REQUIRED ACTION = Could you copy every record below exactly, leaving out the pictures?

(Detected change data)
++++++++++

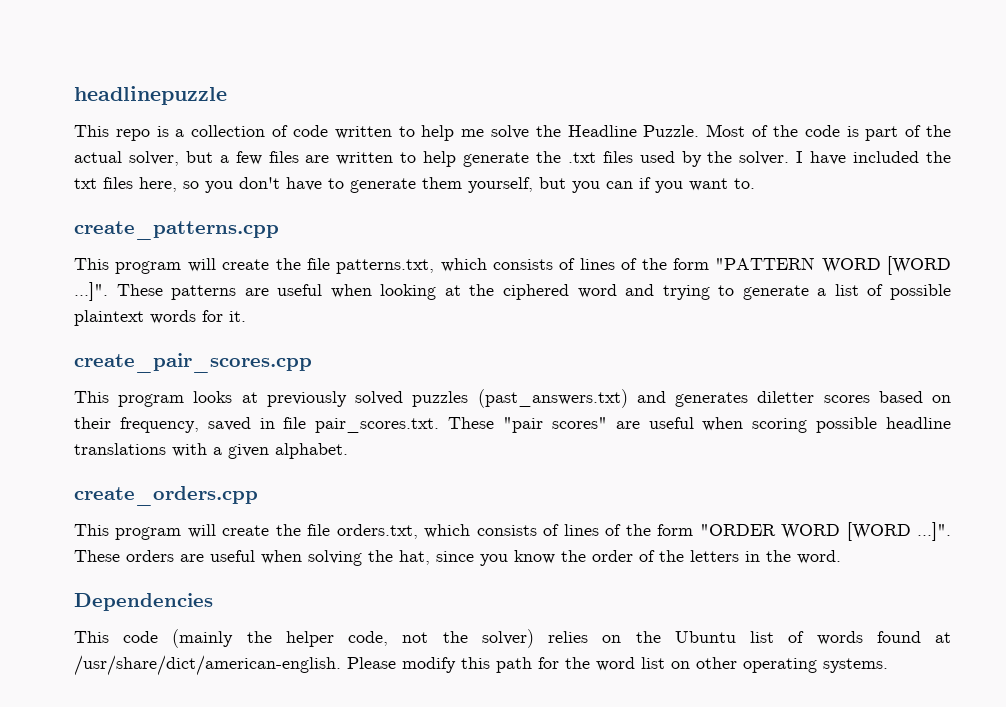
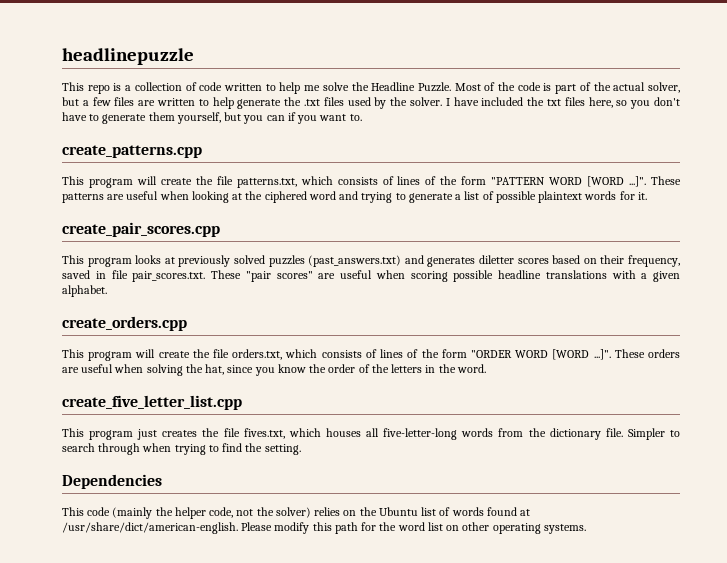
(841, 557) none -> [62,395,242,410] [62,428,681,440] [62,443,301,455] // create_five_letter_list.cpp // This program just creates the file fives.txt, which houses all five-letter-long words from the dictionary file. Simpler to search through when trying to find the setting.

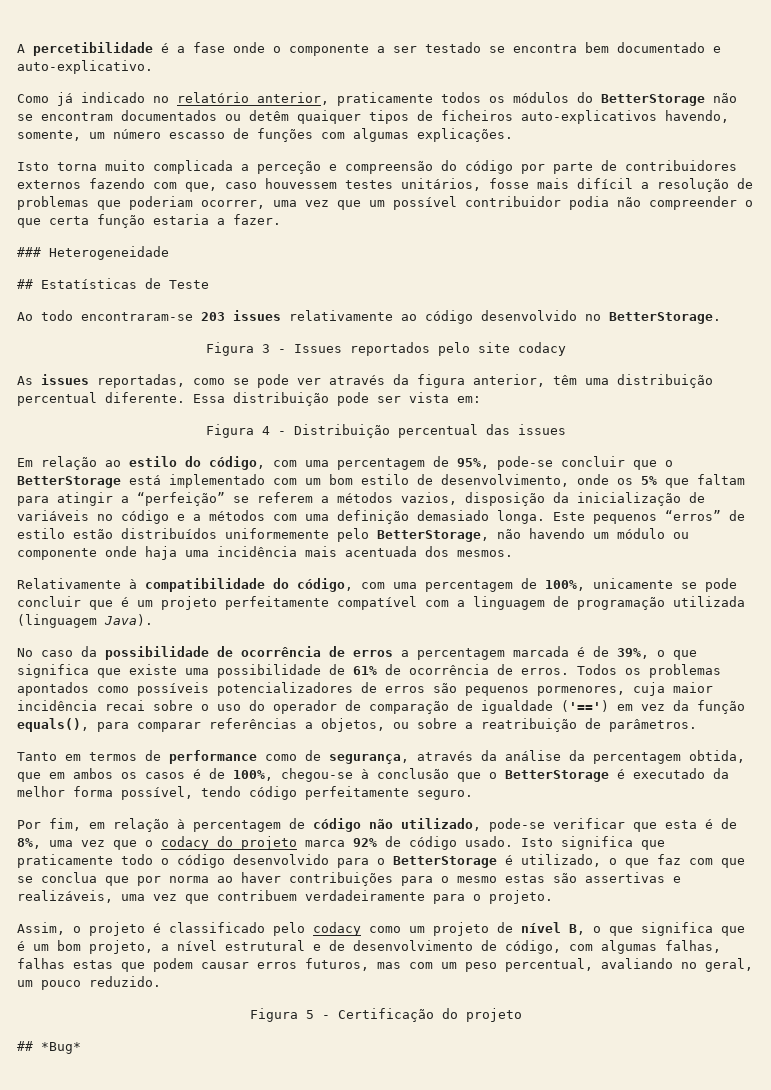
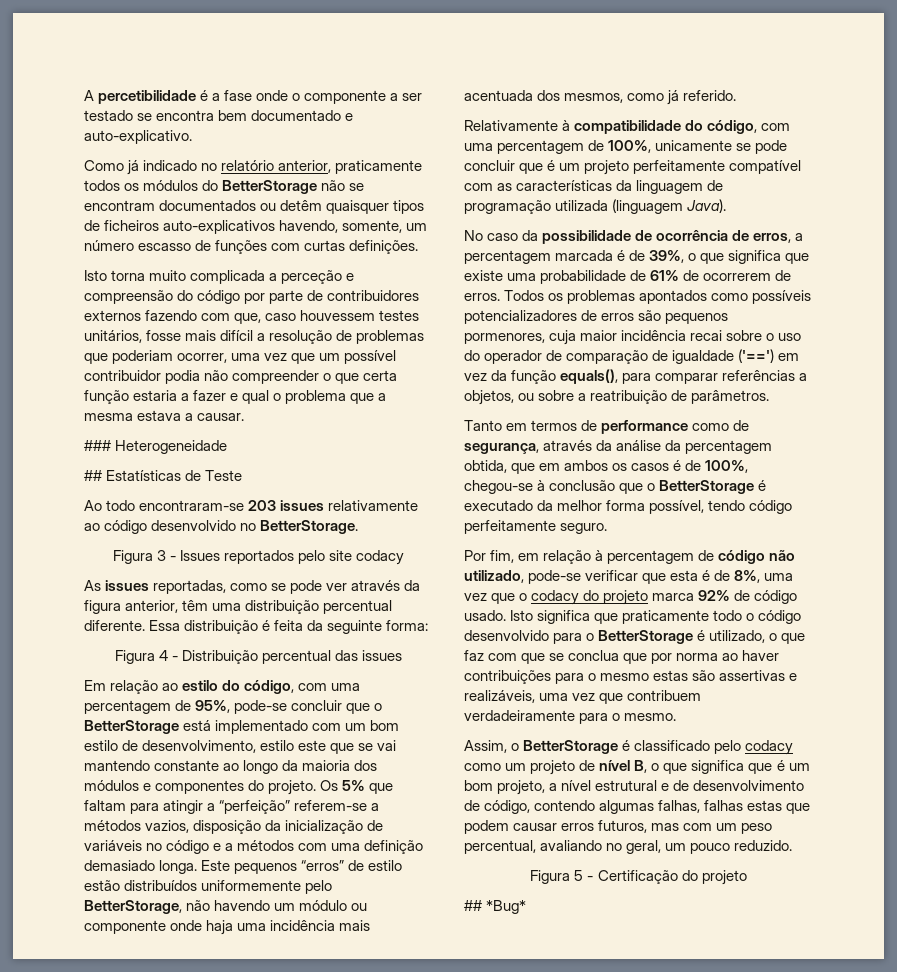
[297,110,361,124] quaiquer -> [326,200,390,214] quaisquer
[353,128,513,142] algumas explicações. -> [304,240,419,254] curtas definições.
[233,214,281,225] fazer. -> [193,390,387,404] [84,410,245,421] fazer e qual o problema que a mesma estava a causar.
[337,392,481,406] pode ser vista em: -> [262,620,429,634] é feita da seguinte forma:
[577,474,633,485] onde os -> [260,740,397,754] [84,760,378,774] [84,780,339,795] estilo este que se vai mantendo constante ao longo da maioria dos módulos e componentes do projeto. Os
[233,492,313,503] se referem -> [294,800,368,811] referem-se
[457,550,513,557] mesmos. -> [564,90,737,105] mesmos, como já referido.
[457,600,465,607] a -> [497,180,633,191] as características da
[353,650,393,657] erros -> [753,233,792,243] erros,
[217,664,321,678] possibilidade -> [540,270,627,284] probabilidade
[409,664,489,675] ocorrência -> [703,273,772,281] ocorrerem
[489,890,553,904] projeto. -> [624,713,677,721] mesmo.
[89,922,145,936] projeto -> [523,740,619,754] BetterStorage
[569,944,593,951] com -> [534,800,596,811] contendo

++++++++++

RESPONSE TO THIS TASK =
(841, 557) none -> [62,395,242,410] [62,428,681,440] [62,443,301,455] // create_five_letter_list.cpp // This program just creates the file fives.txt, which houses all five-letter-long words from the dictionary file. Simpler to search through when trying to find the setting.

[297,110,361,124] quaiquer -> [326,200,390,214] quaisquer
[353,128,513,142] algumas explicações. -> [304,240,419,254] curtas definições.
[233,214,281,225] fazer. -> [193,390,387,404] [84,410,245,421] fazer e qual o problema que a mesma estava a causar.
[337,392,481,406] pode ser vista em: -> [262,620,429,634] é feita da seguinte forma:
[577,474,633,485] onde os -> [260,740,397,754] [84,760,378,774] [84,780,339,795] estilo este que se vai mantendo constante ao longo da maioria dos módulos e componentes do projeto. Os
[233,492,313,503] se referem -> [294,800,368,811] referem-se
[457,550,513,557] mesmos. -> [564,90,737,105] mesmos, como já referido.
[457,600,465,607] a -> [497,180,633,191] as características da
[353,650,393,657] erros -> [753,233,792,243] erros,
[217,664,321,678] possibilidade -> [540,270,627,284] probabilidade
[409,664,489,675] ocorrência -> [703,273,772,281] ocorrerem
[489,890,553,904] projeto. -> [624,713,677,721] mesmo.
[89,922,145,936] projeto -> [523,740,619,754] BetterStorage
[569,944,593,951] com -> [534,800,596,811] contendo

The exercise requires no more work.